§ TASK ITEM
Search the records for the word "Spark" and copy every line in which it occurs.

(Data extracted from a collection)
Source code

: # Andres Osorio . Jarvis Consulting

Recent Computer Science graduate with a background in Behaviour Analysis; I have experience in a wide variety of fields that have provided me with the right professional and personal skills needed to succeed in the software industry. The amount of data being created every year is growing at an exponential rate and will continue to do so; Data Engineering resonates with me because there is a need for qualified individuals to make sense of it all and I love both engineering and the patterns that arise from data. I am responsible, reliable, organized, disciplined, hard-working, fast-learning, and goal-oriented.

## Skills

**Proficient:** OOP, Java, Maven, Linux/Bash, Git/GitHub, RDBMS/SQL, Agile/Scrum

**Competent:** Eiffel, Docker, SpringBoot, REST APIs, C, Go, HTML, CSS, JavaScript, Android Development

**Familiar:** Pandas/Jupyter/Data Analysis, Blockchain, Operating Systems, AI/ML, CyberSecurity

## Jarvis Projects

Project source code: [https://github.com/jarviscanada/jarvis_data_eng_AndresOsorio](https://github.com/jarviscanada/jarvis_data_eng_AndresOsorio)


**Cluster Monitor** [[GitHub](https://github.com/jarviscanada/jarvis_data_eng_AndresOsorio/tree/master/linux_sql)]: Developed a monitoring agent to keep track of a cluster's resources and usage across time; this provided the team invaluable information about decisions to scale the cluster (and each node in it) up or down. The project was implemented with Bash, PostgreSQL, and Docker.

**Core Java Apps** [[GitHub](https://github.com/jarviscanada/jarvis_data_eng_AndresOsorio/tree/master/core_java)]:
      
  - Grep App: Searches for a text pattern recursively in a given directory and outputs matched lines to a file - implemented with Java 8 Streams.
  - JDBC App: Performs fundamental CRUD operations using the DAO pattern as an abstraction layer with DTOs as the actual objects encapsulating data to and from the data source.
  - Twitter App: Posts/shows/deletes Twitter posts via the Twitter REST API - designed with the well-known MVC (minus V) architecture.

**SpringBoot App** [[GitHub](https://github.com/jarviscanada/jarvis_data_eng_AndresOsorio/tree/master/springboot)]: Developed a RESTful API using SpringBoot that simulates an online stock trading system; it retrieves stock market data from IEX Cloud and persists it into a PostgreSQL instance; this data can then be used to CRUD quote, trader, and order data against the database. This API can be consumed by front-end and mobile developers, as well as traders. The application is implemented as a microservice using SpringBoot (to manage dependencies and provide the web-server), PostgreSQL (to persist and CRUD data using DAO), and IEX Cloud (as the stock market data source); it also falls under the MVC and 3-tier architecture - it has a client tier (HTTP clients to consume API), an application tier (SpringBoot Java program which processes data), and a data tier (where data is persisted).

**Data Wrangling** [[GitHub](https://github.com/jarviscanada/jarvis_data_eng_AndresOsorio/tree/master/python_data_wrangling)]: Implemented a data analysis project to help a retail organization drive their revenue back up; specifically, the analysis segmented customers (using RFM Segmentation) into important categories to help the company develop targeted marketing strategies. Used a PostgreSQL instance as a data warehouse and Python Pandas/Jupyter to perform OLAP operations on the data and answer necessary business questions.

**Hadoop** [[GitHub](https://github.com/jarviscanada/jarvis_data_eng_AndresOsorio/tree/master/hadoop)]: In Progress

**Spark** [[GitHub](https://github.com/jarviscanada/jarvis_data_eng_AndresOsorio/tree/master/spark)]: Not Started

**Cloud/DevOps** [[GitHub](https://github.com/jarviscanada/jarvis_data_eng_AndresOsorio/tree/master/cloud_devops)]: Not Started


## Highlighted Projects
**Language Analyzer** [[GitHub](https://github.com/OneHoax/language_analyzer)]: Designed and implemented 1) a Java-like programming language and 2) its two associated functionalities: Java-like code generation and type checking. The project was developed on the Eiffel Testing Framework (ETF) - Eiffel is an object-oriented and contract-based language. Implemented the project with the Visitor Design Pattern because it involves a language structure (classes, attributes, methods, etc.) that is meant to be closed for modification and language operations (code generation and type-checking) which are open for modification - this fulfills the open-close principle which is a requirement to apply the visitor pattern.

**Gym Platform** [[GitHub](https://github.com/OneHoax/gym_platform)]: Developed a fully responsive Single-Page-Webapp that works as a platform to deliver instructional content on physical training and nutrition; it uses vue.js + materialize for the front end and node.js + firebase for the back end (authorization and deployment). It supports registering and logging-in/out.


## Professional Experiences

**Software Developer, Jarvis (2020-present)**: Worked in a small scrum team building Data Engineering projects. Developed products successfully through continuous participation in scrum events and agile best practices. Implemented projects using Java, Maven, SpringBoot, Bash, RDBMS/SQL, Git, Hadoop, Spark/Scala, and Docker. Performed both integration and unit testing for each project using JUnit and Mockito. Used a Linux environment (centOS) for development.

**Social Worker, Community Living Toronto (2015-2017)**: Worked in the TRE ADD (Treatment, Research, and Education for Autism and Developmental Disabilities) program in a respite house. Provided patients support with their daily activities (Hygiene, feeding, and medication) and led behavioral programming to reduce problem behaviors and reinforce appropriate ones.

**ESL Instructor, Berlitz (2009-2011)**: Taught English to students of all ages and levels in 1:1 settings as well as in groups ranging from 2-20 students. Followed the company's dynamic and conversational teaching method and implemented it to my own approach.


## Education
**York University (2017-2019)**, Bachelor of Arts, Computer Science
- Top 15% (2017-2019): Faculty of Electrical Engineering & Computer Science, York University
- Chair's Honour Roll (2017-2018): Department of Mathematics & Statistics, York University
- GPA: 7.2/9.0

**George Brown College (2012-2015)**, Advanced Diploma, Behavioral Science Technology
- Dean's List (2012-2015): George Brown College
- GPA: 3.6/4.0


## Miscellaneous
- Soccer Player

§ RESPONSE TO THE TASK
**Spark** [[GitHub](https://github.com/jarviscanada/jarvis_data_eng_AndresOsorio/tree/master/spark)]: Not Started
**Software Developer, Jarvis (2020-present)**: Worked in a small scrum team building Data Engineering projects. Developed products successfully through continuous participation in scrum events and agile best practices. Implemented projects using Java, Maven, SpringBoot, Bash, RDBMS/SQL, Git, Hadoop, Spark/Scala, and Docker. Performed both integration and unit testing for each project using JUnit and Mockito. Used a Linux environment (centOS) for development.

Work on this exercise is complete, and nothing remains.